Отчаянный план взвалить вину на Каупервуда, состряпанный Симпсоном, Батлером и Молинауэром для временного очищения партийных рядов от преступного душка, сошел со стапелей и был приведен в действие. Было любопытно и странно наблюдать, как быстро газеты и даже Гражданская ассоциация муниципальных реформ подхватили слух о том, что главным, если не единственным виновником злоупотреблений является Каупервуд. Правда, Стинер ссудил его деньгами, то есть передал ему для продажи долговые обязательства города, но каким-то образом у всех складывалось впечатление, будто Каупервуд безрассудно злоупотребил доверием казначея. Тот факт, что он получил чек на шестьдесят тысяч долларов за сертификаты, не попавшие в амортизационный фонд, подавался в виде намека, так как газетчики и бдительные граждане не имели убедительного подтверждения и опасались уголовной ответственности за клевету.

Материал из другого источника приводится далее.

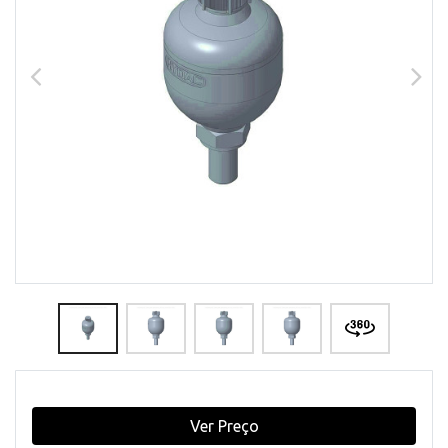
Ver Preço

В надлежащее время было опубликовано несколько писем, обращенных к муниципалитету, которые сразу же попали в газеты и в Гражданскую ассоциацию муниципальных реформ. В первом из них содержалось жесткое требование мэра города, мистера Джейкоба Борхардта, к мистеру Стинеру, которому предлагалось объяснить свое поведение. Следующее письмо было ответом на запрос, а в третьем письме находилось распоряжение городской администрации. Как рассчитывали политики, этих писем было достаточно, чтобы продемонстрировать стремление Республиканской партии очиститься от любых отщепенцев в своих рядах, а заодно оттянуть время до выборов.

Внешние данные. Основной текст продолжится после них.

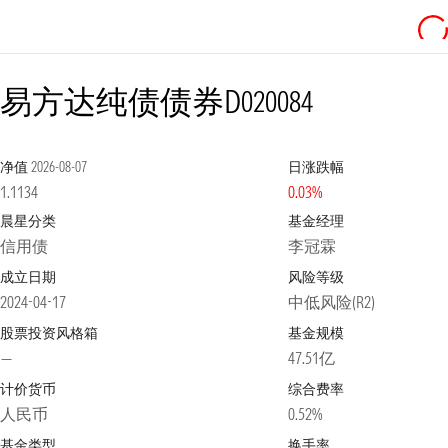
易方达纯债债券D
020084
净值
2026-08-07
日涨跌幅
1.1134
0.03%
晨星分类
基金经理
信用债
李冠霖
成立日期
风险等级
2024-04-17
中低风险(R2)
股票投资风格箱
基金规模
—
47.51亿
计价货币
综合费率
人民币
0.52%
基金类型
换手率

Канцелярия мэрагорода Филадельфии
Городскому казначею, мистеру Джорджу У. Стинеру, 18 октября 1871 года
Уважаемый сэр,
до меня дошли сведения, что крупный пакет облигаций городского займа, выпущенных вами для продажи в счет суммы, причитающейся городу, – и, как я полагаю, после официального предписания мэра города, – вышел из-под вашего контроля и что выручка от продажи вышеупомянутых облигаций не поступила в городскую казну.
Меня также уведомили, что крупная сумма из городского бюджета по какой-то причине перешла в руки одного или нескольких брокеров либо банкиров, ведущих бизнес на Третьей улице, и что вышеупомянутые брокеры или банкиры с тех пор столкнулись с финансовыми затруднениями, вследствие чего интересы города могут серьезно пострадать.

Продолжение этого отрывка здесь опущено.